Menurut Wali Kota Medan, kini sudah masuk di era 4.0. Pemko Medan harus siap menyambut era tersebut. Salah satunya dengan pembayaran non tunai. Hal ini dilakukan untuk meningkatkan pelayanan kepada masyarakat di Kota Medan.

 

"Saya apresiasi hari ini Uji KIR pembayarannya sudah non tunai melalui E-money, QRIS dan Qren yang bekerjasama dengan Bank Sumut. Kedepan tidak hanya di KIR tetapi di semua aspek yang saat ini masih menggunakan pembayaran tunai," kata Wali Kota Medan.

 

2 Minggu Lagi, Bayar Parkir Sudah Non Tunai

 

Pemko Medan juga meminta bantuan dan dukungan dari Bank Sumut untuk merealisasikan pembayaran parkir non tunai. Sebab parkir salah satunya penyumbang PAD terbesar di Kota Medan.

 

"Dengan berkolaborasi tentunya memiliki kekuatan yang besar untuk mewujudkannya. Setelah pembayaran Uji KIR melalui non tunai, 2 minggu kedepan kita targetkan pembayaran parkir melalui non tunai. Lokasi pertama yang menjadi percontohan di kawasan Kesawan yang akan menjadi Lokasi The Kitchen of Asia.

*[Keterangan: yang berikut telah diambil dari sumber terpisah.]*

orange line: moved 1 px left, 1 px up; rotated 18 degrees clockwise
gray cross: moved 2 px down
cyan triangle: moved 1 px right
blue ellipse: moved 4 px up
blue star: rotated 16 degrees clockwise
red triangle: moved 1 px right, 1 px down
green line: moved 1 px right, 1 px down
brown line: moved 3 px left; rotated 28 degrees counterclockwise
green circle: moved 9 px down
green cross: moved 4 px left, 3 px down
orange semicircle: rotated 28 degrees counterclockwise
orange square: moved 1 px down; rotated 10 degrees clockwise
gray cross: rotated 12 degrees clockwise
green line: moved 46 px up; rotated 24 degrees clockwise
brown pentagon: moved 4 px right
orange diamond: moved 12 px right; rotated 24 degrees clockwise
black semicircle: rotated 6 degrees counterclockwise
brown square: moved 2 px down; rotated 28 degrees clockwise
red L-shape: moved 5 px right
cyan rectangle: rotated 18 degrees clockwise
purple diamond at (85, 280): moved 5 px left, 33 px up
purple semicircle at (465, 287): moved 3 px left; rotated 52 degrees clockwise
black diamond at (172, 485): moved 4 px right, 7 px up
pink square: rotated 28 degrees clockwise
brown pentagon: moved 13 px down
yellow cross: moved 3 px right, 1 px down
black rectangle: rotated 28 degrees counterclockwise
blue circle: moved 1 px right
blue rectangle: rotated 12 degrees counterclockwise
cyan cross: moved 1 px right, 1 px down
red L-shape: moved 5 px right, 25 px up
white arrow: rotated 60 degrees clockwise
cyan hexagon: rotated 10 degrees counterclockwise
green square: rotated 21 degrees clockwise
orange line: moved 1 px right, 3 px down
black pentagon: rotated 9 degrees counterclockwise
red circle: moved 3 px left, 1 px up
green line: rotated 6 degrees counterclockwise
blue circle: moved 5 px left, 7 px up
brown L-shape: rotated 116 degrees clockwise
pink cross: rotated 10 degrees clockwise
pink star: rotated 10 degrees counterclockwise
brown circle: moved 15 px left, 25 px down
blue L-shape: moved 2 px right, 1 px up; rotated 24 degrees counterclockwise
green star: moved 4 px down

Jika berhasil makan PAD kota Medan akan meningkatkan," tandasnya.

 

Sebelumnya Kepala Dinas Perhubungan Kota Medan, Iswar menjelaskan tahap pertama pembayaran akan menggunakan QRIS. Jadi ini adalah pembayaran nontunai berbasis barcode.

"Bisa dengan OVO, Link Aja, Go-Pay, Danaku, dan sebagainya yang sifatnya melalui QR. Sehingga tidak ada lagi peredaran uang tunai. Dan yang terpenting retribusi ini akan langsung masuk ke kas Pemko Medan,"  tukasnya.